Sultan, büyük bir suç işleyerek karşısına gelen adama sorar: “Kırk satır mı; kırk katır mı?” Kırk satırı seçerse idam edileceğini düşünen suçlu, ‘parama geçer hükmüm” diyerek kırk katırı tercih eder.
Bunun üzerine vücudu kırk katıra bağlanan adam, kırbaçlanarak acı içinde farklı yönlere koşan katırlarla parçalanır. Haftanın ilk günü belki hoş olmayan masalımsı bir öykü bu.
Fakat Türkiye’nin faizle ilgili ilişkisi tam da bu noktada. 24 Temmuz Salı günü Merkez Bankası (PPK) Para Politikası Kurulu’nun vereceği faiz kararına yurtdışı yorumlara baktığınızda, hiç de bu anekdotu aratmıyor.
Hoş yurtiçinde de finans piyasalarının aktörlerine baktığınızda çok farklı bir yaklaşım görmüyorsunuz. Şimdi kritik nokta şu: Faiz arttıralacak mı? Bakın iktisadi açıdan faiz artışına gidilip gidilmeyeceğinden bahsetmiyorum.
Büyük bir açmazın ortasında kalan, notu sürekli aşağıya çekilen, düşüşe bankaları ve şirketleri de dahil edilen, görünümü negatifleşen, 401 milyar dolar pozisyon açığı olan, yıllarca uygulanan borç parayla tüketim ekonomisinin bir ülkeyi getirdiği noktadan söz ediyorum.
Salı günkü toplantıda PPK’nın faiz kararı ne olacak? Eğer sabit durursa, hatta çılgınlık yapıp düşürürse, doların tutulması mümkün olmayacak. Ayrıca değerlendirmelere baktığınızda bu tavır siyasi olarak algılanacak ve ipler tamamen kopacak.
Böyle baktığınız zaman arttırması gerektiğini düşünüyorsunuz. Fakat arttırsa da başta TL’nin değer kaybı olmak üzere hiçbir soruna çare olmayacağını görüyorsunuz. Hatta bu artış kesinlikle kimseyi tatmin etmeyecek. Sürekli daha fazlasını isteyecekler.

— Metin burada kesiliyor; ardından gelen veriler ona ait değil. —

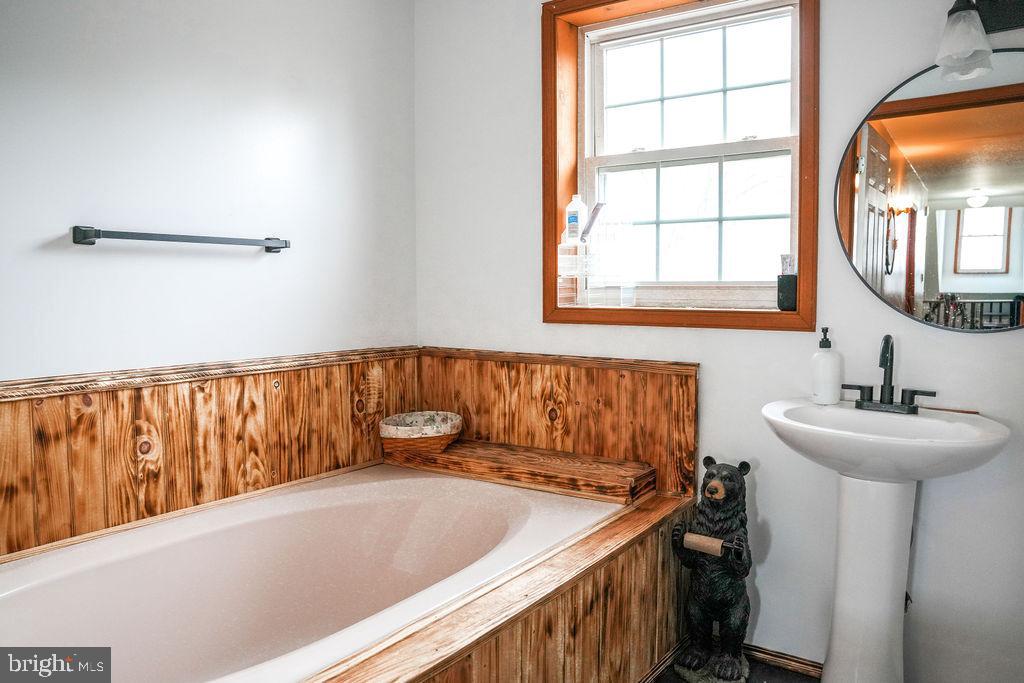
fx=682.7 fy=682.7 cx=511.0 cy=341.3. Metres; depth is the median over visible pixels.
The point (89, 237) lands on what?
towel bar
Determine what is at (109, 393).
wood wainscoting
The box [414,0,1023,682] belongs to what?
back wall
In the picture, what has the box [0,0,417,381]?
left wall
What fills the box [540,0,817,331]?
window
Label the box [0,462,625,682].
bathtub
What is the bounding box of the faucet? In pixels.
[842,333,936,414]
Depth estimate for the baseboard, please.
2.13 m
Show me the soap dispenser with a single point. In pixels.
(822, 367)
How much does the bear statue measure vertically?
0.687 m
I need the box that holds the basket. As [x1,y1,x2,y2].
[379,410,463,455]
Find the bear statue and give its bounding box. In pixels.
[671,456,754,682]
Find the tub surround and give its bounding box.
[307,485,695,682]
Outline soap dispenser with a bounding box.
[810,327,841,404]
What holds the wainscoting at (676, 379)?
attached to the back wall at (832, 26)
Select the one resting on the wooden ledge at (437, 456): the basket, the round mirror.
the basket
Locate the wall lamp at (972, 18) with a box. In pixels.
[935,0,1022,80]
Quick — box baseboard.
[745,643,824,677]
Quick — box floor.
[646,650,819,682]
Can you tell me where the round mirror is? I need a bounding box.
[837,49,1023,331]
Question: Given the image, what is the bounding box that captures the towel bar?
[71,226,290,252]
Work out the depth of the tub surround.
1.70 m
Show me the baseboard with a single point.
(782, 658)
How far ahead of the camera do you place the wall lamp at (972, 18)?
1.68 m
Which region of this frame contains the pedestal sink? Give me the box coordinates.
[761,398,1009,682]
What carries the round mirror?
attached to the back wall at (832, 26)
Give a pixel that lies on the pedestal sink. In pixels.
(884, 594)
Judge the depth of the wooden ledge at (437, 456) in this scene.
2.32 m
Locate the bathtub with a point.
(249, 526)
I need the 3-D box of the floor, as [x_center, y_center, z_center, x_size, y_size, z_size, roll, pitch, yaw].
[-0.042,1.130,1.061,2.761,0.093,2.974,2,4,34]
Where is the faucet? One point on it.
(886, 363)
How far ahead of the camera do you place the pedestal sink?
1.73 m
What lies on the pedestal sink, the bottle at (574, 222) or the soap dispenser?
the soap dispenser
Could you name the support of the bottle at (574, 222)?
on the organizer
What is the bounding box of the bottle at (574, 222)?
[564,194,586,243]
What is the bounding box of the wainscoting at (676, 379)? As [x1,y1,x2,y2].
[416,346,697,498]
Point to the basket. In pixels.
(403, 429)
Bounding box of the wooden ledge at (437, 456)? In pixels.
[385,436,654,504]
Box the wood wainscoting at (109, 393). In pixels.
[0,347,423,559]
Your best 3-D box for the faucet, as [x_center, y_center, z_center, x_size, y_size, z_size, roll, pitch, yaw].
[1.001,0.082,1.814,0.235,0.210,0.133,2,4,34]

Şimdi filmi biraz geri sarıp kırılma anına dönelim. Seçim öncesindeki İngiltere seyahatini hatırlayın. Orada yaşananları ve tartışmaları. Lakin kırılma anı bu değil. Hemen arkasından yaşanan olayları dindirmek üzere Mehmet Şimşek ve Murat Çetinkaya’nın yaptığı girişimler, akabinde arttırılan faiz sonun başlangıcı oldu.
Zira o ana kadar biraz didişmeyle de olsa ortada giden bir ilişki vardı. Merkez Bankası küçük hamleler ve söylemle süreci belki çözmeye değil, ama sürüklemeye çalışıyordu. Cumhurbaşkanı Erdoğan’ın başlattığı tartışmanın ardından, salt doları düşürmek için Şimşek ve Çetinkaya üzerinden yapılan hamle ‘beyaz bayrağın çekildiği an’dı.

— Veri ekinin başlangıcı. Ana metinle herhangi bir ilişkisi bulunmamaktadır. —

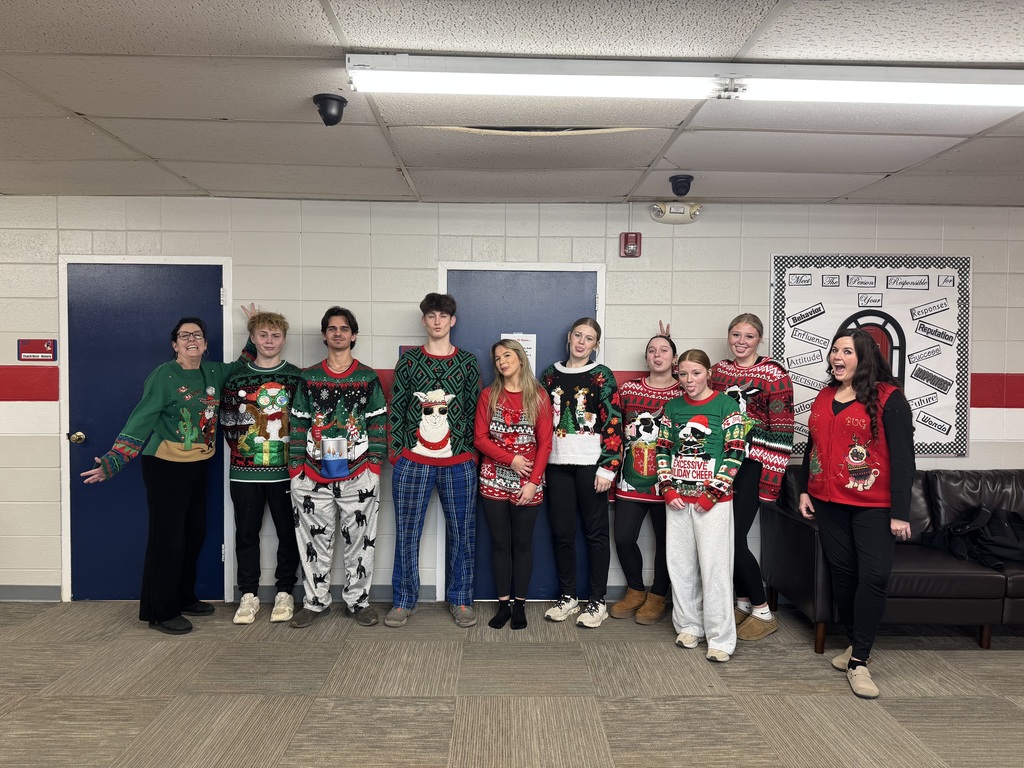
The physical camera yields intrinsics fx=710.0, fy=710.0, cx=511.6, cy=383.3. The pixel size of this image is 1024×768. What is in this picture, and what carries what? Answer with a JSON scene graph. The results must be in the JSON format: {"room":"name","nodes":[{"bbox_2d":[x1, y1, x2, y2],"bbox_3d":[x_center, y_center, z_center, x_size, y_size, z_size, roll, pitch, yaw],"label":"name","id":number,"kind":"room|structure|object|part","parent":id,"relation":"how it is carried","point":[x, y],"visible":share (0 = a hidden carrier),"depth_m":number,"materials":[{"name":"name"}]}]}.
{"room":"hallway","nodes":[
{"label":"hallway","id":0,"kind":"room"},
{"bbox_2d":[0,195,1022,603],"bbox_3d":[-0.035,0.111,4.441,10.653,2.440,0.173,0,2,-1],"label":"wall","id":1,"kind":"structure","parent":0,"point":[760,274],"depth_m":4.32,"materials":[{"name":"white paint"}]},
{"bbox_2d":[17,339,56,361],"bbox_3d":[-2.858,-0.198,4.272,0.222,0.133,0.021,0,2,-1],"label":"room sign","id":2,"kind":"object","parent":1,"relation":"attached to","point":[34,345],"visible":0.98,"depth_m":4.27,"materials":[{"name":"red plastic"}]},
{"bbox_2d":[58,256,233,601],"bbox_3d":[-2.179,0.324,4.246,0.938,2.009,0.109,0,2,-1],"label":"blue door","id":3,"kind":"structure","parent":1,"relation":"in","point":[213,543],"depth_m":4.26,"materials":[{"name":"blue paint"}]},
{"bbox_3d":[-2.608,0.329,4.277,0.069,0.068,0.073,0,2,-1],"label":"doorknob","id":4,"kind":"part","parent":3,"relation":"part of","materials":[{"name":"gold metal"}]},
{"bbox_2d":[0,583,646,601],"bbox_3d":[-0.601,1.286,4.339,8.849,0.092,0.016,0,2,-1],"label":"baseboard","id":5,"kind":"structure","parent":1,"relation":"attached to","point":[51,594],"depth_m":4.32,"materials":[{"name":"grey paint"}]},
{"bbox_2d":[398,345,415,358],"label":"wall sign","id":6,"kind":"object","parent":1,"relation":"attached to","point":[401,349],"visible":0.2,"depth_m":4.28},
{"bbox_2d":[445,266,601,602],"bbox_3d":[0.068,0.318,4.345,1.067,2.033,0.090,0,2,-1],"label":"blue door","id":7,"kind":"structure","parent":1,"relation":"in","point":[590,297],"depth_m":4.36,"materials":[{"name":"blue paint"}]},
{"bbox_2d":[500,332,536,372],"bbox_3d":[0.035,-0.160,4.317,0.199,0.298,0.010,0,2,-1],"label":"paper sign","id":8,"kind":"object","parent":7,"relation":"attached to","point":[533,338],"visible":0.31,"depth_m":4.31,"materials":[{"name":"white paper"}]},
{"bbox_2d":[619,232,641,257],"bbox_3d":[0.715,-0.838,4.279,0.114,0.144,0.054,0,2,-1],"label":"fire alarm","id":9,"kind":"object","parent":1,"relation":"attached to","point":[632,252],"visible":0.98,"depth_m":4.26,"materials":[{"name":"red plastic"}]},
{"bbox_2d":[650,202,701,223],"bbox_3d":[0.978,-1.024,4.243,0.290,0.117,0.105,0,2,-1],"label":"emergency light","id":10,"kind":"object","parent":1,"relation":"attached to","point":[677,216],"visible":0.98,"depth_m":4.21,"materials":[{"name":"white plastic"}]},
{"bbox_2d":[769,253,970,460],"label":"bulletin board","id":11,"kind":"object","parent":1,"relation":"attached to","point":[946,418],"visible":0.74,"depth_m":4.35,"materials":[{"name":"white paper"}]},
{"bbox_2d":[0,598,1023,767],"bbox_3d":[0.027,1.498,1.006,10.460,0.104,7.234,0,2,-1],"label":"carpet floor","id":12,"kind":"structure","parent":0,"point":[897,713],"depth_m":3.12,"materials":[{"name":"carpet"}]},
{"bbox_2d":[78,310,258,633],"bbox_3d":[-1.880,0.472,3.963,0.488,1.704,0.836,2,2,29],"label":"woman","id":13,"kind":"object","parent":12,"relation":"on","point":[166,394],"visible":0.97,"depth_m":3.86},
{"bbox_2d":[222,302,301,624],"bbox_3d":[-1.460,0.435,4.152,0.503,1.771,0.559,0,2,-18],"label":"man","id":14,"kind":"object","parent":12,"relation":"on","point":[263,448],"visible":0.94,"depth_m":4.00},
{"bbox_2d":[286,305,388,631],"bbox_3d":[-0.973,0.453,4.028,0.523,1.740,0.574,0,2,-17],"label":"man","id":15,"kind":"object","parent":12,"relation":"on","point":[367,493],"visible":0.99,"depth_m":3.90},
{"bbox_2d":[385,291,481,630],"bbox_3d":[-0.451,0.404,4.043,0.513,1.838,0.542,0,2,-1],"label":"man","id":16,"kind":"object","parent":12,"relation":"on","point":[456,364],"visible":0.99,"depth_m":3.92},
{"bbox_2d":[471,338,552,628],"bbox_3d":[0.002,0.555,4.014,0.433,1.549,0.490,0,2,-1],"label":"woman","id":17,"kind":"object","parent":12,"relation":"on","point":[518,467],"visible":0.99,"depth_m":3.94},
{"bbox_2d":[541,318,621,628],"bbox_3d":[0.392,0.487,4.073,0.458,1.683,0.473,2,3,35],"label":"woman","id":18,"kind":"object","parent":12,"relation":"on","point":[590,424],"visible":0.99,"depth_m":3.97},
{"bbox_2d":[607,323,681,624],"bbox_3d":[0.775,0.514,4.144,0.456,1.641,0.513,2,3,38],"label":"woman","id":19,"kind":"object","parent":12,"relation":"on","point":[620,609],"visible":0.76,"depth_m":4.01},
{"bbox_2d":[657,348,748,661],"bbox_3d":[0.993,0.601,3.682,0.485,1.500,0.499,-1,3,-40],"label":"woman","id":20,"kind":"object","parent":12,"relation":"on","point":[694,418],"visible":1,"depth_m":3.58},
{"bbox_2d":[710,313,793,643],"bbox_3d":[1.295,0.494,3.938,0.475,1.690,0.535,-1,3,-37],"label":"woman","id":21,"kind":"object","parent":12,"relation":"on","point":[781,407],"visible":0.7,"depth_m":3.80},
{"bbox_2d":[800,329,912,701],"bbox_3d":[1.645,0.569,3.383,0.474,1.601,0.633,0,2,-1],"label":"woman","id":22,"kind":"object","parent":12,"relation":"on","point":[863,452],"visible":0.99,"depth_m":3.28},
{"bbox_2d":[764,469,1023,651],"bbox_3d":[2.667,0.941,3.974,2.106,0.841,0.911,0,2,-1],"label":"leather sofa","id":23,"kind":"object","parent":12,"relation":"on","point":[789,530],"visible":0.67,"depth_m":3.72,"materials":[{"name":"leather"}]},
{"bbox_2d":[923,505,1023,570],"bbox_3d":[2.644,0.820,3.914,0.689,0.274,0.501,0,2,-1],"label":"black jacket","id":24,"kind":"object","parent":23,"relation":"on","point":[986,541],"visible":0.89,"depth_m":3.85,"materials":[{"name":"black fabric"}]},
{"bbox_2d":[0,0,1023,207],"bbox_3d":[0.174,-1.045,0.988,10.753,0.113,7.509,0,2,-1],"label":"ceiling","id":25,"kind":"structure","parent":0,"point":[647,160],"depth_m":2.74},
{"bbox_2d":[312,93,347,125],"bbox_3d":[-0.701,-1.039,2.731,0.129,0.107,0.132,0,2,-1],"label":"security camera","id":26,"kind":"object","parent":25,"relation":"attached to","point":[333,100],"visible":0.99,"depth_m":2.70,"materials":[{"name":"black plastic"}]},
{"bbox_2d":[668,174,693,196],"bbox_3d":[0.903,-1.051,3.799,0.129,0.103,0.133,0,2,-1],"label":"security camera","id":27,"kind":"object","parent":25,"relation":"attached to","point":[687,179],"visible":0.99,"depth_m":3.76,"materials":[{"name":"black plastic"}]},
{"bbox_2d":[342,56,1023,106],"bbox_3d":[0.781,-0.999,2.364,2.594,0.088,0.218,0,2,-1],"label":"fluorescent light","id":28,"kind":"object","parent":25,"relation":"attached to","point":[484,69],"visible":0.98,"depth_m":2.30,"materials":[{"name":"white"}]}
]}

Çünkü karşınızdakiler elimizin tamamen boş olduğuna ve baskı yapabileceklerine kanaat getirdiler. Sakın bu söylemimden siyasi bir algı çıkmasın. Siyasetin yanlış politikalarının sonucundan ve bu sonuçları da yönetememesinden bahsediyorum.

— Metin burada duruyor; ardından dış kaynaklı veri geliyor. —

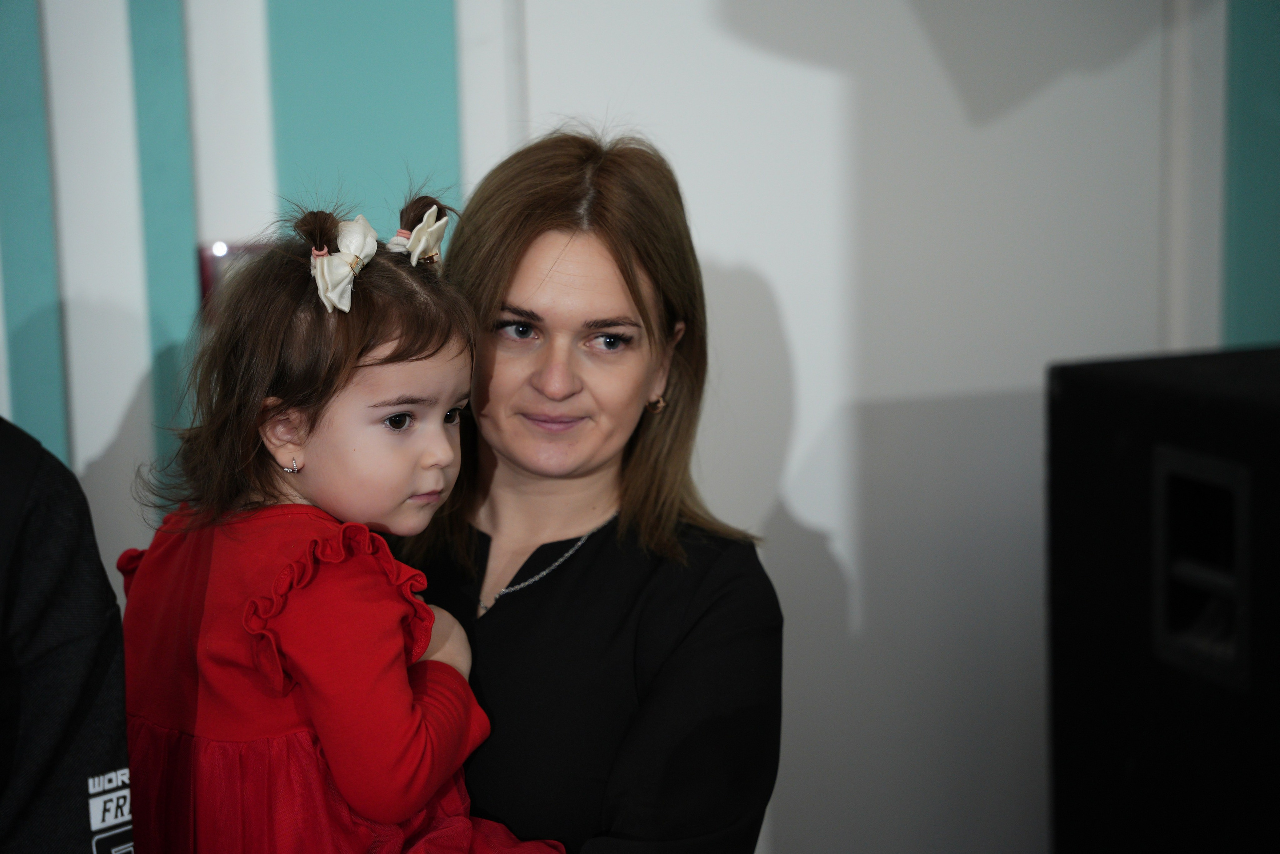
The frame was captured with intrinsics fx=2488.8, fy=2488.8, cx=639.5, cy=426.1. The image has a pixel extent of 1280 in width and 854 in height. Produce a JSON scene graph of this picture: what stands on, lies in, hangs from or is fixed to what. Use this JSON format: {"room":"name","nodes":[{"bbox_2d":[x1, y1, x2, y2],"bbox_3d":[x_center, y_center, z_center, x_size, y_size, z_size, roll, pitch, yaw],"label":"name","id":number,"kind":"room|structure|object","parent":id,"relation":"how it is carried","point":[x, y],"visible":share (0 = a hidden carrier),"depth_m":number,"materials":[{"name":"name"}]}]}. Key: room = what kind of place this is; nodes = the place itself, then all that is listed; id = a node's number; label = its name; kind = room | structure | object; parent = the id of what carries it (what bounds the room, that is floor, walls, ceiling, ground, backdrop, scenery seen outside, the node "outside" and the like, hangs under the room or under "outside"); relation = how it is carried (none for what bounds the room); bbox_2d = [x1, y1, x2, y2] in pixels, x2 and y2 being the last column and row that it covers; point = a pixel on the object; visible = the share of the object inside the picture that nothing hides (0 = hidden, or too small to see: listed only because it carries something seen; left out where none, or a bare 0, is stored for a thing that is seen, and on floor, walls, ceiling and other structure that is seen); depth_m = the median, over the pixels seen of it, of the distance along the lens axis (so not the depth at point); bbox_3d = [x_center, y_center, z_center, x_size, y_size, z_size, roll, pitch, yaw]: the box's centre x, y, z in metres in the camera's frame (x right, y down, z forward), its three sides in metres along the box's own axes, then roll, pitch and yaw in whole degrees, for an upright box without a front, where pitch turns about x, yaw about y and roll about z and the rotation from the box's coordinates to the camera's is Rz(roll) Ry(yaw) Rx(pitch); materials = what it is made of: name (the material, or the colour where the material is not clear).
{"room":"event hall","nodes":[
{"label":"event hall","id":0,"kind":"room"},
{"bbox_2d":[0,0,1274,853],"bbox_3d":[-0.221,-0.402,3.661,6.081,2.953,0.203,-4,10,-17],"label":"wall","id":1,"kind":"structure","parent":0,"point":[802,508],"depth_m":3.76,"materials":[{"name":"white paint"}]},
{"bbox_2d":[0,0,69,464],"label":"wall panel","id":2,"kind":"object","parent":1,"relation":"attached to","point":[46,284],"visible":0.8,"depth_m":3.47,"materials":[{"name":"teal paint"}]},
{"bbox_2d":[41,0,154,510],"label":"wall panel","id":3,"kind":"object","parent":1,"relation":"attached to","point":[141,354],"visible":0.69,"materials":[{"name":"white paint"}]},
{"bbox_2d":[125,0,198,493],"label":"stripe","id":4,"kind":"object","parent":1,"relation":"attached to","point":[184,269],"visible":0.52,"depth_m":3.51,"materials":[{"name":"teal paint"}]},
{"bbox_2d":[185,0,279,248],"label":"stripe","id":5,"kind":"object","parent":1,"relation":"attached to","point":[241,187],"visible":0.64,"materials":[{"name":"white paint"}]},
{"bbox_2d":[197,240,268,313],"bbox_3d":[-0.552,-0.199,3.495,0.137,0.132,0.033,-4,10,-17],"label":"red sign","id":6,"kind":"object","parent":1,"relation":"attached to","point":[206,272],"visible":0.21,"depth_m":3.47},
{"bbox_2d":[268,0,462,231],"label":"wall panel","id":7,"kind":"object","parent":1,"relation":"attached to","point":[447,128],"visible":0.52,"depth_m":3.58,"materials":[{"name":"teal paint"}]},
{"bbox_2d":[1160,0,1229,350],"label":"wall trim","id":8,"kind":"structure","parent":1,"relation":"attached to","point":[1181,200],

Geldiğimiz noktada faizi düşürürsek dolar kuru patlar. Faizi yükseltirsek, geçici bir gevşemenin ardından yeniden çıkar ve yeni faiz artışı ister. Çünkü o İngiltere hamlesi Türkiye’yi resmen faiz sarmalına soktu.
Filmin sonu çok farklı gözükmüyor. Sadece zamanlaması adına bazı değişiklikler olabilir. Filmi terse çevirmenin tek yolu ise, faturayı göze alarak gerçekten bir ekonomi programına sahip olup içte ve dışta herkesi buna inandırmak.
İnandırıcı olursanız alacaklı bekler. İnanmazsa icrayı yollar. Kuru hamaset yaparsanız da her fırsatta karşınıza dikilir. Kırk satır mı; kırk katır mı?